In November 2011, I got an Olympus E-5, which has Live View and video recording. I played with each, but never did much with them. In February 2013 when I got a Panasonic DMC-GH3, I had a camera body similarly equipped with Live View and (much enhanced) video recording. Still, I'd yet to do more than test Live View.
In some cases, like the Nikon D7100, D300s, and Canon 70D, the rear display is rather firmly attached, so you can't slide, tilt, or turn it away from the body. In cases like this, I've heard Live View called "Tripod Mode". To me, the words "live" and "tripod" don't really seem to work with each other in photography. Those still life portraits are so...still.
It was only when I was at an Olympus photo walk event with the E-M1 that I really considered Live View valuable.
At one intersection in downtown Indianapolis, there is a flying saucer-like underside covering the intersection, making it a bit claustrophobic. I could just take a snapshot, but it made more sense to me to get closer to the ground.

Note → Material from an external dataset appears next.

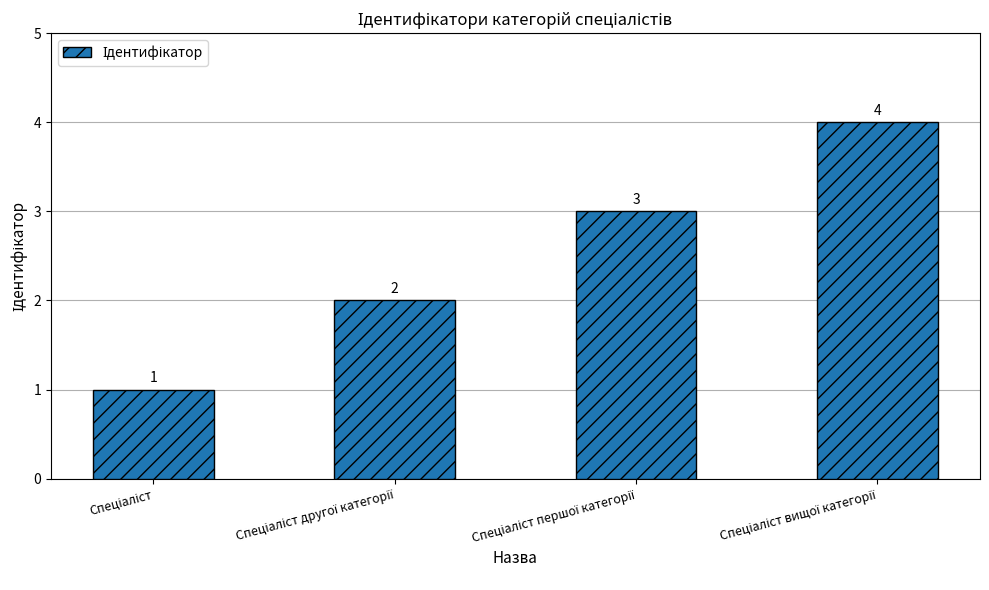

Reading right to left, extract all data points from this chart.

4	3	2	1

I released the rear display and folded it down until it was facing upward. As I held the camera a few inches from the pavement/sidewalk, between the obstacles, I was able to get a clear shot of the whatever-it-is. It enabled me to do things I could not normally do.

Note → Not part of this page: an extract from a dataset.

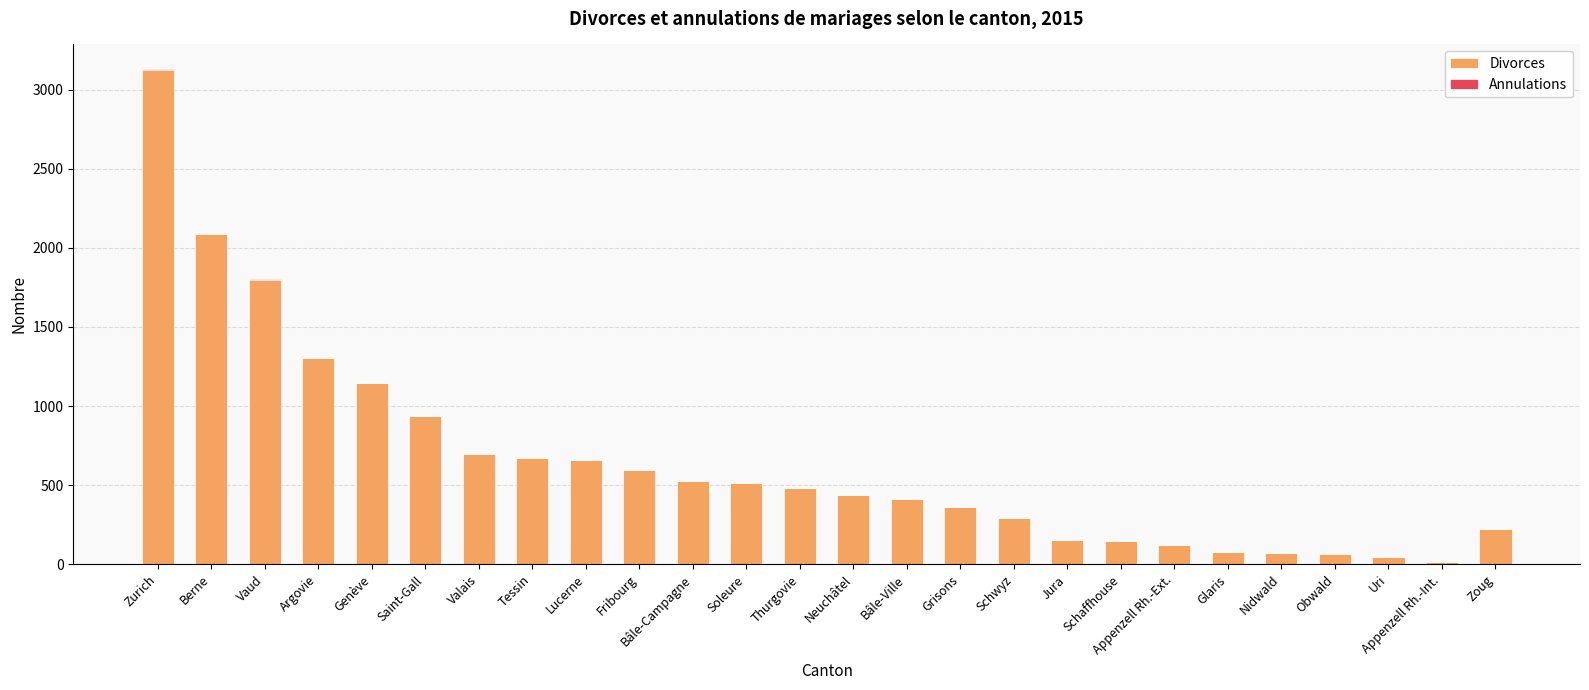

At which label does Divorces reach its peak?

Zurich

|E-M1 Live View Straight from the Camera JPEG|
|E-5 through the optical viewfinder, converted from raw file|
When I was at a Panasonic-sponsored event recently, an older gentleman showed me his Panasonic DMC-L1 and it was interesting but part of a different time. Those ideas certainly changed everything, and we wouldn't likely have mirror-less system cameras today without them.
I still haven't a great use for Live View on the Olympus E-5, but now, that I've actually used Live View, I certainly have an appreciation for it, and will realize that I don't have to walk away from certain photos to get them comfortably.
|Panasonic GH3, Olympus 12-40mm f/2.8|
Here is another, more recent photo using Live View and the articulated rear display of my Panasonic GH3 this time. I switched from the EVF to the rear display, held the camera body at a rather extreme angle, twisted the rear display angle for easy viewing, while kneeling comfortably, rather than lying on the ground, photographing it upside down.